Taste Week, a French tradition otherwise known as La Semaine du Goût, was introduced to Silicon Valley International School (INTL) in 2003. Since then, INTL teachers have integrated Taste Week activities into their curricula, introducing hundreds of children to various tastes, textures, and approaches to healthy eating.
Through tasting exercises, food science lessons, and group projects, INTL’s Taste Week is a chance to explore the world through the commonality of food. The students get a tremendous chance to develop fresh perspectives on food and eating while continuing to open their minds to different cultures. Taste Week has become an essential part of INTL’s international, inquiry-based education.
Taste Week is a chance to use food as a means of addressing multiculturalism. It introduces students to a broader understanding of culinary enjoyment by being exposed to a variety of flavors and aromas and new foods they may otherwise have never tasted before. Taste Week helps to bring together the Units of Inquiry in INTL’s International Baccalaureate education which provide conceptual connections across subject areas. Students learn through food about Who We Are and How We Express Ourselves. Food ties us all together in the world.
Students from all programs and of all ages partook in the week of activities. In the Primary Years Programme, the young students learned lessons about the snacks they enjoy on a daily basis. They were even tasked with making some of their own food, cutting up and preparing apples for applesauce or mixing batter for sweet pancake balls. The students learned where their food came from and the work it took to prepare it. In addition, they continued their sensory exploration, using all five of their senses to experience the food which is a critical part of all early years development.
In the older grades, classes used cooking for math and science lessons with ingredients being sorted out and counted for baking while also learning how the ingredients interacted to create the food. Throughout the community, Taste Week brought people together as families joined in as volunteers, teaching classes about some of their favorite foods from their home countries. In one 5th grade German class, the students were taught by one of the families about traditional Hungarian Gulasch, learning about all of the different ingredients and why they were important to the making of the dish before preparing it all for the class.
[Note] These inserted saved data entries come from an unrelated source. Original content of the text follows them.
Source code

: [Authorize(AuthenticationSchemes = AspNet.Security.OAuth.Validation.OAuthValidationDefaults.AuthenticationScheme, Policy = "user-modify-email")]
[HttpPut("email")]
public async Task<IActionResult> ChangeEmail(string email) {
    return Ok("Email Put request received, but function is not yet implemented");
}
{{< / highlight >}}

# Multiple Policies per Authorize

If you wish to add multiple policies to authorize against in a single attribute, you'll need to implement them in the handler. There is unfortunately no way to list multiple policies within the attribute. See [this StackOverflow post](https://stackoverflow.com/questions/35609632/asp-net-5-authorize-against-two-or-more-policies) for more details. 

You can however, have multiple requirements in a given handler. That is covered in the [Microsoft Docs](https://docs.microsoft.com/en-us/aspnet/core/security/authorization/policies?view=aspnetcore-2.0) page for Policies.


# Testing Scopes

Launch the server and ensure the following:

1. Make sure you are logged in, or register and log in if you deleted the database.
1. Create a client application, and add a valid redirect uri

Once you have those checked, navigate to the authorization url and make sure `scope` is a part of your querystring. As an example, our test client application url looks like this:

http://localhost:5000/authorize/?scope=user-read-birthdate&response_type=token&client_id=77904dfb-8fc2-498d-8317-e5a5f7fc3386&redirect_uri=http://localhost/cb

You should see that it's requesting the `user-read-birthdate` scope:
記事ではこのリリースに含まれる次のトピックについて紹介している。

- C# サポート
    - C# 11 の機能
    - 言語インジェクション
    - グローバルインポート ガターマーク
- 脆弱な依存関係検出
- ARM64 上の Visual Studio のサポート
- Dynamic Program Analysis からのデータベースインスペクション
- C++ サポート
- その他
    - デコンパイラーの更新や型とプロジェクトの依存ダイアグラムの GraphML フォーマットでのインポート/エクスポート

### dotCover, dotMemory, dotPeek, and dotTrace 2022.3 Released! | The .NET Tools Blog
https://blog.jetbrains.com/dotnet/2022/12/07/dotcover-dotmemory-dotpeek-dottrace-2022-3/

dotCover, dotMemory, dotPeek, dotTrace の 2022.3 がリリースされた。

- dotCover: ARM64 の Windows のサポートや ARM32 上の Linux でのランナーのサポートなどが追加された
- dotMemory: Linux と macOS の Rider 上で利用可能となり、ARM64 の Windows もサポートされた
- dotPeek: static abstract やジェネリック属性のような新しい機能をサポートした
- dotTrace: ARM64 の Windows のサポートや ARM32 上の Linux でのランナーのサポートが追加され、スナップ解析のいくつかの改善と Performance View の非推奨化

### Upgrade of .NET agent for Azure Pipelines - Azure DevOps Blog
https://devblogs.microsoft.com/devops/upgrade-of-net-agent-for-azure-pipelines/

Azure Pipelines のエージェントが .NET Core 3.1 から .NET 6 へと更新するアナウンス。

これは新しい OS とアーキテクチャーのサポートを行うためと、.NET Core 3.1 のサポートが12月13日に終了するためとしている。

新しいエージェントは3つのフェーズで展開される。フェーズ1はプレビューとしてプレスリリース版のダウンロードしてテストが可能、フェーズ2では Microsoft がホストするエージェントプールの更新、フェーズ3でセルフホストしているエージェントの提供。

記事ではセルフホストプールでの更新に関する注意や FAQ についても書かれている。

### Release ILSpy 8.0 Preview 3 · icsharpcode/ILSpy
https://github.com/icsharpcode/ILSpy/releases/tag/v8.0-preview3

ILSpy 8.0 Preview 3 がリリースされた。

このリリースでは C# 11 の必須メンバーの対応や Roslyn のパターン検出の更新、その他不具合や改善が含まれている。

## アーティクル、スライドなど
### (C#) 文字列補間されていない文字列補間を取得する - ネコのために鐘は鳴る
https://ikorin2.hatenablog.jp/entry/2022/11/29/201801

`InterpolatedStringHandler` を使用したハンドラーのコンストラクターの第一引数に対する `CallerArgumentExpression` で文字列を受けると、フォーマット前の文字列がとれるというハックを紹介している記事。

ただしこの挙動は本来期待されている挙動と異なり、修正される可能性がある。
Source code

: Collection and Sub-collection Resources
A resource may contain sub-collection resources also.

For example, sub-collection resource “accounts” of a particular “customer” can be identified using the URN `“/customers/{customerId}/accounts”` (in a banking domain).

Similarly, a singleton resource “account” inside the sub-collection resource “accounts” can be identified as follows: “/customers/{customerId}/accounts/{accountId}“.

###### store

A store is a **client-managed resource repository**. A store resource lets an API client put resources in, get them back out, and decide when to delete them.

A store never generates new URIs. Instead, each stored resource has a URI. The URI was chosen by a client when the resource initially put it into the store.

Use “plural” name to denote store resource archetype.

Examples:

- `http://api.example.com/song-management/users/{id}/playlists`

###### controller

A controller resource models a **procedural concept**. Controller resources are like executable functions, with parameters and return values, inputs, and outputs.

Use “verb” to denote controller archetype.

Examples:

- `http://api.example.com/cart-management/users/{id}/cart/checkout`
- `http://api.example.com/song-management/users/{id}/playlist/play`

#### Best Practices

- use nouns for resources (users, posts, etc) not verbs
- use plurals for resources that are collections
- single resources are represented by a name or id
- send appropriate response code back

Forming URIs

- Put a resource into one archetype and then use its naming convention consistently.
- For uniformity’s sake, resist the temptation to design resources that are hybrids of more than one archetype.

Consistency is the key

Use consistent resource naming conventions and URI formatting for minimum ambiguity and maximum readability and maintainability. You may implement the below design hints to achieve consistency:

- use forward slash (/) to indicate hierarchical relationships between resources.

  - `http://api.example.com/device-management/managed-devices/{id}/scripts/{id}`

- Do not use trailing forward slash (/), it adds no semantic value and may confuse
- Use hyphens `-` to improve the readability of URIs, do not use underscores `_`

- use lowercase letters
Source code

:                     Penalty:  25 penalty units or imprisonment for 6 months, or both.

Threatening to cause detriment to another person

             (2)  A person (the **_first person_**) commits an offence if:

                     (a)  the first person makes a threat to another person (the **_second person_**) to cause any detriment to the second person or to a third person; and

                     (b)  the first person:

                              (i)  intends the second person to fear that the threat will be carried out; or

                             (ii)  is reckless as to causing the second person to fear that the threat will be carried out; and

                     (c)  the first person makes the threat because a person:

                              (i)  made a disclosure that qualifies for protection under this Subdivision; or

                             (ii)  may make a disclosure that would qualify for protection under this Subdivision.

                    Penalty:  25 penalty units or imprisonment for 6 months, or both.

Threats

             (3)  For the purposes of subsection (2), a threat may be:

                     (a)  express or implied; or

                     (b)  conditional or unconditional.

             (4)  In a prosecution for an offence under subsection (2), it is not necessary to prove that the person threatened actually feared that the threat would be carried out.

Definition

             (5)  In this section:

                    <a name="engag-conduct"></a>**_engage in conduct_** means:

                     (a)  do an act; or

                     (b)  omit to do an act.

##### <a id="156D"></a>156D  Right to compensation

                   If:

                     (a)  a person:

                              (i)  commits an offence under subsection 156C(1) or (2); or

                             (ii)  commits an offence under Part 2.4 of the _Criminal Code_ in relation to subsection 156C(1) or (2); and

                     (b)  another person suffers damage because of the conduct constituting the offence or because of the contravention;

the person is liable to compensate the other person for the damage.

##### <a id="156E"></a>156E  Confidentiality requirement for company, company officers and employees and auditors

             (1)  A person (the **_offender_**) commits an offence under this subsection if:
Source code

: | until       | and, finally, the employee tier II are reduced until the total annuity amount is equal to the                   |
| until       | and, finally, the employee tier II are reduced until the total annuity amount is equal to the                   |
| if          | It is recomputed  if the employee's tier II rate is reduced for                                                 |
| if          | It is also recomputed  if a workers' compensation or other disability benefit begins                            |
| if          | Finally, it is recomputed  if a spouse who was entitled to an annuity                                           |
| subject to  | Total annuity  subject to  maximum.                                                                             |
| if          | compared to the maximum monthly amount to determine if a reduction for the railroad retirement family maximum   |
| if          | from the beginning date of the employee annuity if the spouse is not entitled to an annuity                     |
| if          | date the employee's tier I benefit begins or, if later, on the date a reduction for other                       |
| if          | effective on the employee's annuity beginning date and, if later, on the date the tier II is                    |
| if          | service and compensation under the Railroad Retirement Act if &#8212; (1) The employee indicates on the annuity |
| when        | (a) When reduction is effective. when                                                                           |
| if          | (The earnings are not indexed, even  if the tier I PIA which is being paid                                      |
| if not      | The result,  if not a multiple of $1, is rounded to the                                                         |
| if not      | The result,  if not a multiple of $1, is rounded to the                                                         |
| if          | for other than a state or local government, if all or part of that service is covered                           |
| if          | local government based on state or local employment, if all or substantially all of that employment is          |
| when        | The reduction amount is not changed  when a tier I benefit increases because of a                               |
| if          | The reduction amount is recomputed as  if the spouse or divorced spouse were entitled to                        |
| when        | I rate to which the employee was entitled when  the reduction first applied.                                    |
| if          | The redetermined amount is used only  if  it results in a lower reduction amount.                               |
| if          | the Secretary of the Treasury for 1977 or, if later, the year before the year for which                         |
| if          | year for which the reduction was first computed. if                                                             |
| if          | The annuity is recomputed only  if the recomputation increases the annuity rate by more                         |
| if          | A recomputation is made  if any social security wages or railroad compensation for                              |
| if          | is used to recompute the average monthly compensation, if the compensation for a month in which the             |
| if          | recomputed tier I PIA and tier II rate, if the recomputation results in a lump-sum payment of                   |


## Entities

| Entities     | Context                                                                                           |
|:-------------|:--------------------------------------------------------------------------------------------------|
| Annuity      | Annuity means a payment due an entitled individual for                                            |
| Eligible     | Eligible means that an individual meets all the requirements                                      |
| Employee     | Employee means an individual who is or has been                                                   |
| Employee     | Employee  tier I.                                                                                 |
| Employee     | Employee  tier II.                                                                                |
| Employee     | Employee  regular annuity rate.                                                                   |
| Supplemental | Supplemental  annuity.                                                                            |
Another class learned about chocolate as they tasted white, milk, and dark chocolates before discussing the differences between all the varieties. Then the class turned the tasting into a science project through melting the chocolate and learning about the properties and consistencies of each one. What it takes to melt chocolate properly and how the slightest changes can affect the work.
In high school, our Upper School students worked on the art of making Pâte à Choux, the temperamental French pastry dough that takes precision and patience to perfect. Not only was it an experience to learn how to make the dough, it was also a lesson in the history of French pastry that ended in a delicious cream puff to share with others around campus.
To close out another exceptional Taste Week was the annual Taste Day, where all of the students and staff were served a special lunch provided by Palo Alto’s own Chef Julien. This year’s French-inspired menu featured a starter of tomato and mozzarella salad, a main course of Hachis Parmentier (beef and potato base) and Brie cheese and bread, and finally a dessert of chocolate mousse. It was a perfect end to another stellar culinary journey experienced by the students throughout the week.
The Taste Week tradition has been a part of the school’s education for nearly 20 years and will continue to be a symbol of the genuinely distinctive experience INTL provides its students.